Home Compliance & Certification Admin Account Screenshot Guide

Admin Account Screenshot Guide

Last updated on Sep 23, 2025

1. Purpose of this Guide

This artefact proves that admin rights aren’t handed out like free samples. It shows that any administrator account access was:

  • Properly requested,

  • Approved by senior management, and

  • Documented with oversight.

Admin accounts are the “master keys” of your systems — if they fall into the wrong hands, dragons get in.

2. What You Will Submit

You will need:

  • screenshot that shows administrator account approval.

  • The screenshot must clearly display:

    • The admin account being created/assigned.

    • The approval or authorisation trail (e.g. manager approval, ticket approval, or workflow confirmation).

    • Context that ties the account to a legitimate business purpose.

3. How to Collect / Obtain / Generate This Evidence

Here are some common ways to capture the right screenshot:

Microsoft 365 / Azure AD (Entra):

  1. Go to Microsoft Entra Admin Center → Users.

  2. Select the user → check Roles and administrators.

  3. Screenshot the page showing the Global admin / privileged role assignment.

  4. If approval was logged in your ticketing/email system (e.g.

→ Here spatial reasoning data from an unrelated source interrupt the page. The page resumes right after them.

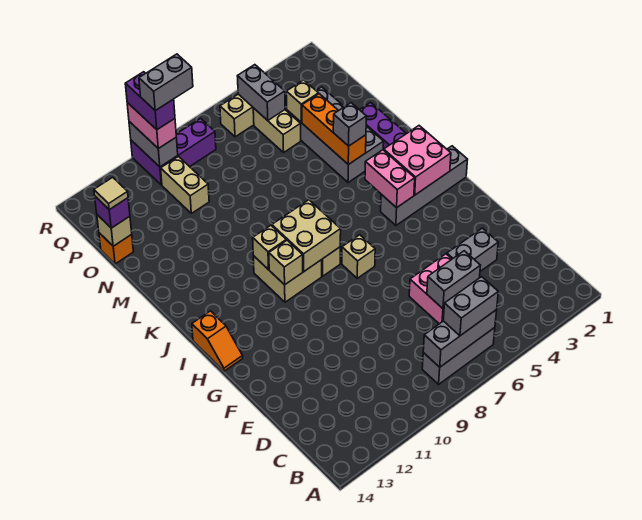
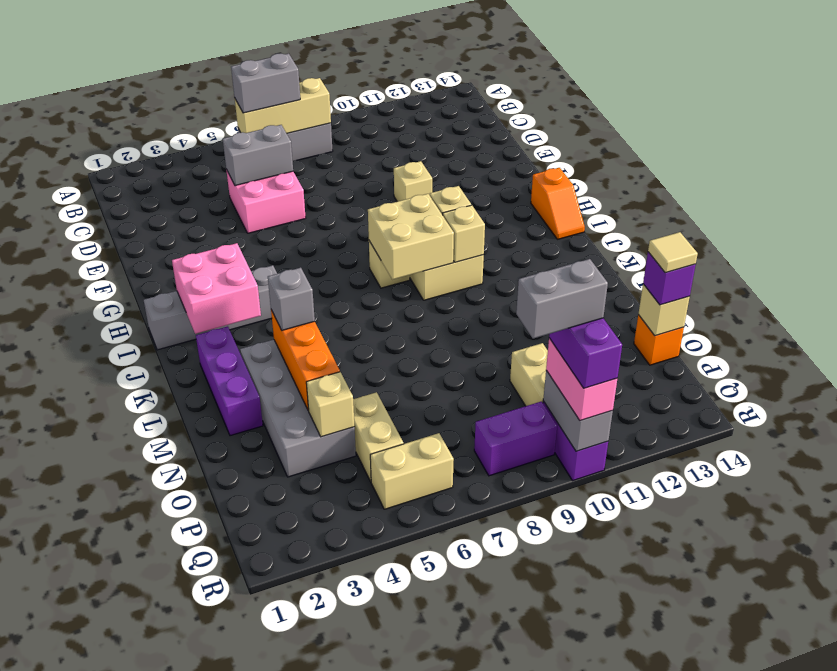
grey 1x3 brick [423,310,497,367] -> tan 1x3 brick [235,78,331,133]
grey 1x2 brick [447,228,498,271] -> none
tan 1x1 brick [342,235,375,278] -> tan 1x1 brick moved to [394,161,432,202]
orange 1x2 slope [192,311,243,371] -> orange 1x2 slope turned to [531,168,585,239]
pink 1x2 brick [365,150,415,208] -> none
grey 1x2 brick [238,65,285,120] -> none

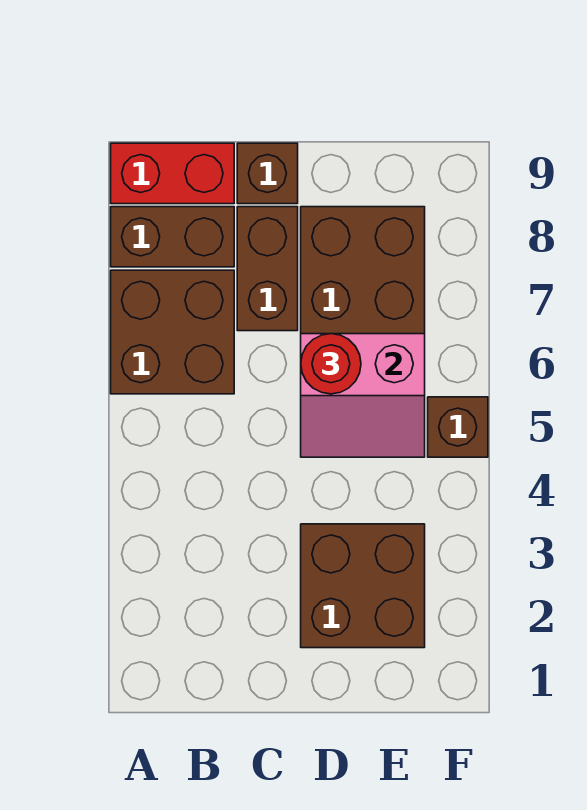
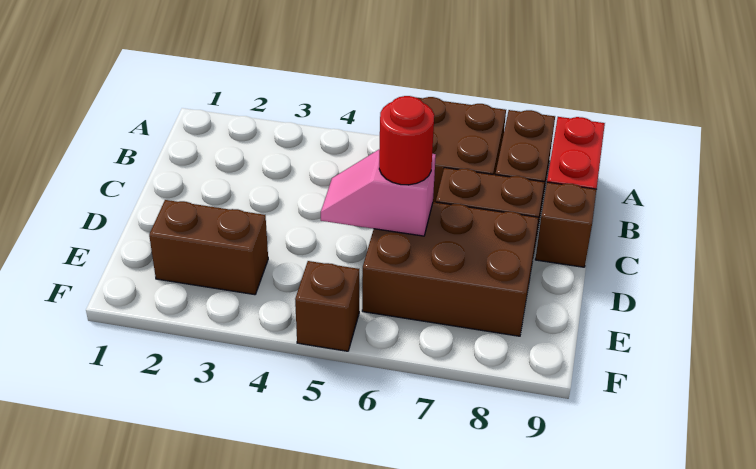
brown 2x2 brick [301,524,425,648] -> brown 1x2 brick [149,200,268,295]
pink 2x2 slope [301,334,425,457] -> pink 1x2 slope [321,149,436,236]

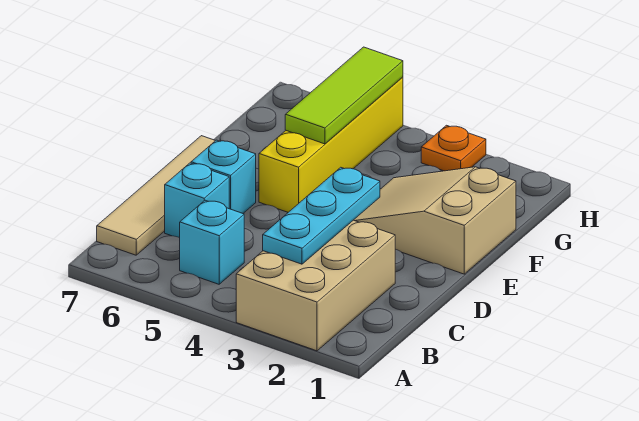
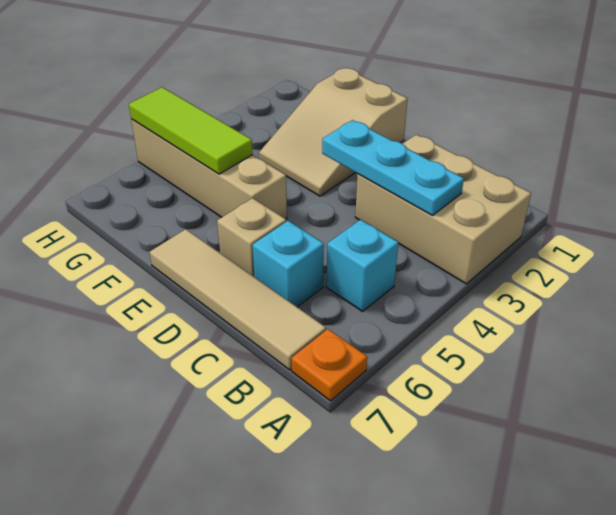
cyan 1x1 brick [191,140,256,213] -> tan 1x1 brick [217,198,286,277]
yellow 1x4 brick [259,77,403,212] -> tan 1x4 brick [131,119,287,219]
orange 1x1 plate [421,125,486,171] -> orange 1x1 plate moved to [291,329,367,401]

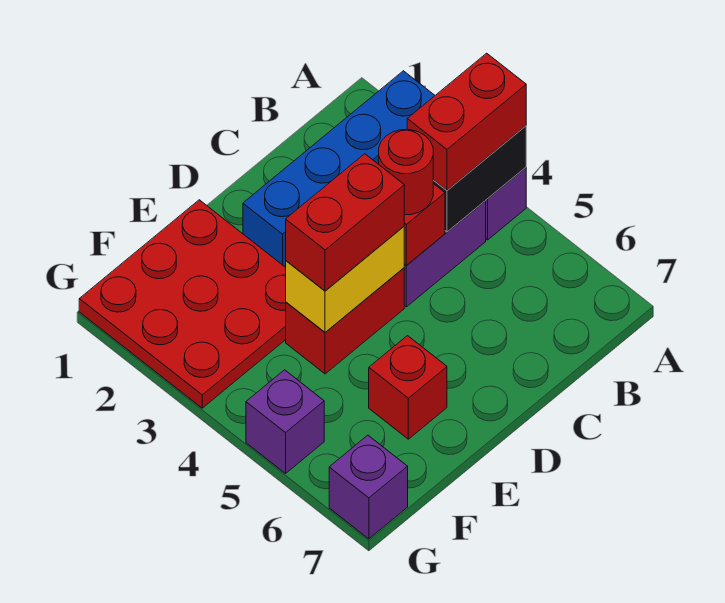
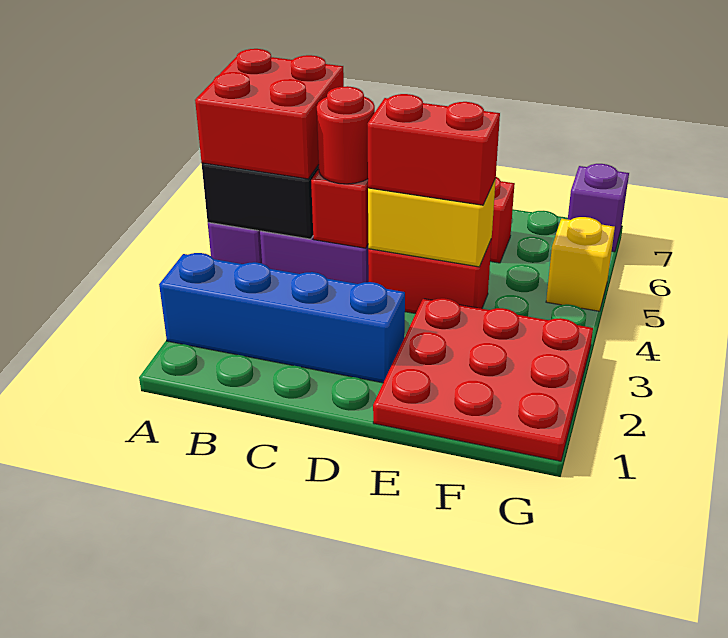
red 1x2 brick [407,53,526,190] -> red 2x2 brick [195,49,344,179]
purple 1x1 brick [246,370,324,473] -> yellow 1x1 brick [546,217,615,311]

ServiceNow, Jira, Outlook), screenshot the approval note or email.

Google Workspace:

  1. Log into Google Admin Console → Directory → Users.

  2. Select the user → open Admin roles and privileges.

  3. Screenshot the role assignment with timestamp.

  4. If approval was logged in your ticketing/email system (e.g. ServiceNow, Jira, Outlook), screenshot the approval note or email.

AWS IAM:

  1. Log into AWS Console → IAM → Users.

  2. Select a user with AdministratorAccess policy.

  3. Screenshot the attached policy and creation/modification date.

  4. If approval was logged in your ticketing/email system (e.g. ServiceNow, Jira, Outlook), screenshot the approval note or email.

Other systems (Atlassian, GitLab, etc.):

  • Go into the system’s user management / role assignment screen.

  • Take a screenshot showing admin rights and approval/authorisation notes.

4. Evidence Format

  • Accepted file types: PNG, JPG, PDF.

  • Suggested naming format:
    YourCompanyName_AdminAccountApproval_YYYY-MM-DD.png
    Example: AcmeCorp_AdminAccountApproval_2025-07-01.png

5. What “Good” Looks Like

A strong submission will include:

  • The specific admin account (username visible).

  • The system or tool (e.g. Microsoft 365, AWS, Atlassian).

  • Proof of approval (manager or senior-level authorisation).

  • date/timestamp to show recency.

Why this matters: Auditors want to see that admin rights weren’t just quietly granted by IT — but signed off at the right level.

6. Tips

  • Redact sensitive info before uploading (e.g. personal email addresses, full internal ticket numbers).

  • Pair the screenshot with an approval note or workflow log if the system doesn’t show approval inline.

  • Keep screenshots recent (within the audit cycle) to prove the process is active, not just historic.